Logo CICANCER

Two useful bioinformatics applications for cancer data analysis: a single-cell dataset comparison tool; a survival analysis and patient risk prediction tool.

Two useful bioinformatics applications for cancer data analysis: a single-cell dataset comparison tool; a survival analysis and patient risk prediction tool.

Óscar González-Velasco y Alberto Berral-González

Centro de Investigación del Cáncer

Date: 23/06/2022
Time: 12:30
on line
Host: Javier De Las Rivas

In this Seminar we will be presenting two bioinformatic algorithms developed in R, one for the analysis of single-cell data and a second one for the analysis of gene-associated survival data in patients; both applied to the field of Cancer Computational Genomics.

– The first one, called ClusterFoldSimilarity, is an R package that calculates a measure of similarity between cell clusters from different single-cell datasets, without the need of correcting for batch effect or normalizing and merging the data, thus avoiding artifacts and the loss of information derived from these kinds of techniques. The similarity metric is based on the average vector module and sign of the product of logarithmic fold-changes. The algorithm compares every single pair of cell clusters from any number of different datasets (including sets with different number of clusters), providing a direct identification of common cell clusters between different datasets as well as the identification of the most significant genes that mark each cluster.
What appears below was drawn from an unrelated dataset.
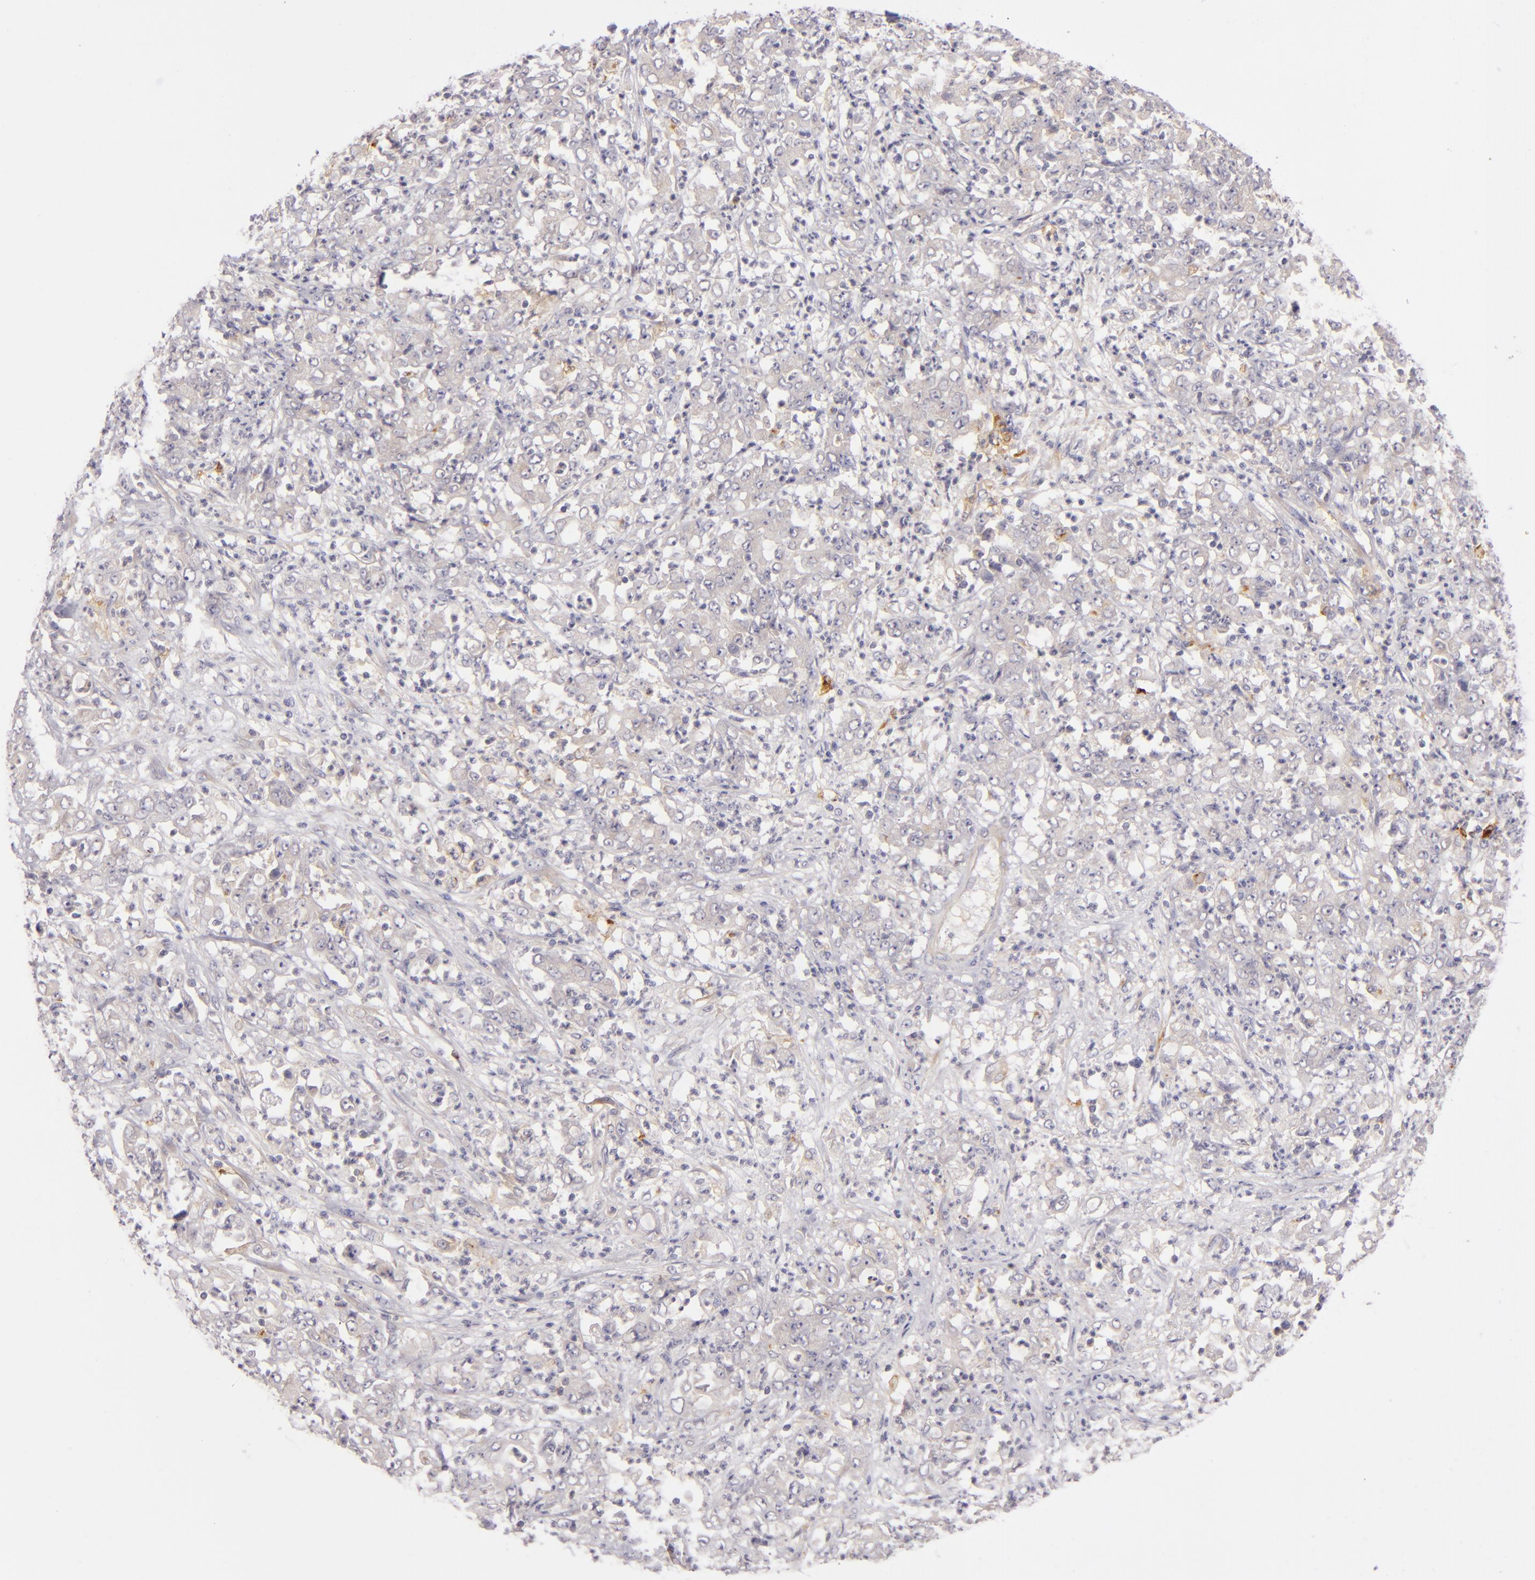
{"staining": {"intensity": "weak", "quantity": "25%-75%", "location": "cytoplasmic/membranous"}, "tissue": "stomach cancer", "cell_type": "Tumor cells", "image_type": "cancer", "snomed": [{"axis": "morphology", "description": "Adenocarcinoma, NOS"}, {"axis": "topography", "description": "Stomach, lower"}], "caption": "Immunohistochemistry (IHC) staining of adenocarcinoma (stomach), which shows low levels of weak cytoplasmic/membranous staining in approximately 25%-75% of tumor cells indicating weak cytoplasmic/membranous protein staining. The staining was performed using DAB (brown) for protein detection and nuclei were counterstained in hematoxylin (blue).", "gene": "CD83", "patient": {"sex": "female", "age": 71}}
– The second algorithm developed, called ASURI, is also an R package that provides an integrated set of functions for disease survival analysis and patient risk predictions based on gene signatures. The tool allows: (i) the discovery of robust and reproducible gene lists associated with disease survival based on gene expression or on other gene-related activity signal; (ii) the discovery of gene markers linked to survival, by identification of the significant association of gene expression (or other gene-related signal) with clinical variables or phenotypic characteristics; and (iii) the construction of robust patient risk predictors based on gene signatures using univariate and multivariate approaches.